▸ GIVEN PASSAGE:
Michael Madison et al. describe a novel evidence marshaling solution that significantly advances the state of the art. Its embodiment, the Knowledge Encapsulation Framework (KEF), offers a suite of semi-automated and configurable content harvesting, vetting, annotation and analysis capabilities within a wiki-enabled and user-friendly visual interface that supports collaborative work across distributed teams of analysts. The framework assists analysts in distilling relevant information from traditional and social media sources to support model development and calibration, providing model transparency through knowledge and evidence reachback, and establishing data provenance/pedigree.

Roderick Riensche and Paul Whitney describe an approach to fostering collaborative decision-making based on the combination of modeling and gaming methodologies and capabilities. The approach relies on the use of formal models to inform game development, and the use of gaming techniques to generate data for modeling. They describe the development of an “Illicit Trafficking” prototype game as an exemplification of the approach. The resulting framework combines human expertise and actions with computational modeling capabilities to provide a decision-making environment that may approach the richness and diversity of the human behaviors targeted for prediction.

Kshanti Greene, Dan Thomsen and Pietro Michelucci present preliminary results from two massively collaborative problem solving (MCPS) studies that leverage large scale distributed collaboration to solve complex problems. The problem solving environments described encourage deep reasoning to emerge by combining small contributions from many individuals to solve dynamic and previously unsolved problems. Problem solvers are encouraged to decompose a complex problem into parts so as to harness the contribution of individuals with diverse skills and experiences. The paper includes a discussion of potential security applications, and the system security issues MCPS must address.

▸ TASK STATEMENT: Quote the passage on collaborative analysis tools, everything from "Kshanti Greene, Dan" down to "MCPS must address.". Work only from the passage on collaborative analysis tools.

▸ INFORMATION SUPPLIED:
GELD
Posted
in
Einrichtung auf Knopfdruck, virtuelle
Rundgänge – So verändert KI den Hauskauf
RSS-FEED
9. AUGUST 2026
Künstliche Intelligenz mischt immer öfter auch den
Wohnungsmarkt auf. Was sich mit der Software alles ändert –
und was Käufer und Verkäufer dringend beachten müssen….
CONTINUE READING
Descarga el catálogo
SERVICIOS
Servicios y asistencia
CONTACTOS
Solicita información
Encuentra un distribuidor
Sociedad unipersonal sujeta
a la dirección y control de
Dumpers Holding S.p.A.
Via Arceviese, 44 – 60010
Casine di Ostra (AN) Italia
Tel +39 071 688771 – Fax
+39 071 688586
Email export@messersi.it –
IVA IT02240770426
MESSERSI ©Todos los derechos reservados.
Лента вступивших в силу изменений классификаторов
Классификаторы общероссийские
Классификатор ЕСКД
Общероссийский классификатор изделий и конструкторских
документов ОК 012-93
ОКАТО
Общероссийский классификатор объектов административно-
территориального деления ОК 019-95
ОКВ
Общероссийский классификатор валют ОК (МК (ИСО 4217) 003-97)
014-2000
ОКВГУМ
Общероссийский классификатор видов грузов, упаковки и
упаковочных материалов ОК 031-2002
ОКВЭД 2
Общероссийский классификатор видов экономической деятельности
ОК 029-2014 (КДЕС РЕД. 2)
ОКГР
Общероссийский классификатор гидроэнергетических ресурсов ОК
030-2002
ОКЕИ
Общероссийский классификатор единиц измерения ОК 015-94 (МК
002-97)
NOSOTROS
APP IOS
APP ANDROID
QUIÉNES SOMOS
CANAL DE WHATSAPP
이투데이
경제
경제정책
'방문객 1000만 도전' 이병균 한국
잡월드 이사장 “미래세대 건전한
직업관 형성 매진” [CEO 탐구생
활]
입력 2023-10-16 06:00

▸ EXERCISE SOLUTION:
Kshanti Greene, Dan Thomsen and Pietro Michelucci present preliminary results from two massively collaborative problem solving (MCPS) studies that leverage large scale distributed collaboration to solve complex problems. The problem solving environments described encourage deep reasoning to emerge by combining small contributions from many individuals to solve dynamic and previously unsolved problems. Problem solvers are encouraged to decompose a complex problem into parts so as to harness the contribution of individuals with diverse skills and experiences. The paper includes a discussion of potential security applications, and the system security issues MCPS must address.